漫画家まどの一哉ブログ
「不思議な少年」 マーク・トウェイン
「不思議な少年」
マーク・トウェイン 作
(岩波文庫)
平凡な3少年の友人として突然現れた天使サタン。天界の住人として万能の力を持つ彼は、人間の救い難い愚かさ・残酷さを容赦なく明らかにしてみせる。
なんとなく遠ざけていた著者代表作だが、まさかこんな内容だとは思わなかった。不思議な少年であるサタンは天使であり、人間より遙かに優れた存在なのでなんでもできる。簡単に時空を飛び越え一瞬で過去へも未来へも行くし、誰の意志をも自在に操る。運命も操作できる。ここまで万能のかけ離れた存在を設定すると、話はなんでもありで面白くないんじゃないかと疑念を持ったが、これが面白い。
彼サタンは人間など目に見えない小虫くらいにしか思っていないので、問題解決のため簡単に殺したり発狂させたりしてなんの痛痒も覚えない。我々が共有するヒューマニズムの視点を超えて、人間の愚かさ・残酷さ・卑小さを徹底的に明らかにする。しかもそれを人間のみが持つ良心という名で呼ぶとは、なんとアイロニカルな視点だろう。
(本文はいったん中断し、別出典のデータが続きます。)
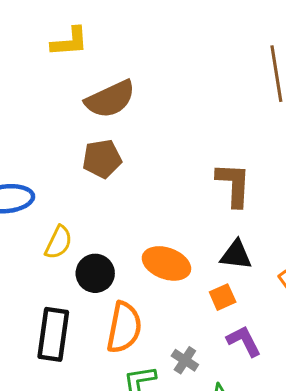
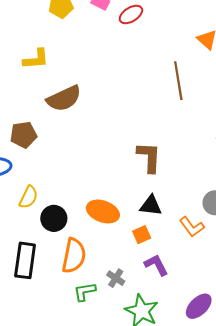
brown pentagon: (102, 159) -> (23, 135), moved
しかしこれはアイロニーではなく事実だから仕方がない。長い歴史の中で飽きることなく権力闘争・殺戮・戦争を繰り返す、残忍で卑屈で愚かなる人類。晩年のマーク・トウェインがたどり着いた絶望は残念ながら正しい。しかしご安心あれ、サタンの言うように人生は全て幻。存在とは虚しい永遠の中をただひとり永劫にさまよい歩く一片の思惟にすぎないのだから…。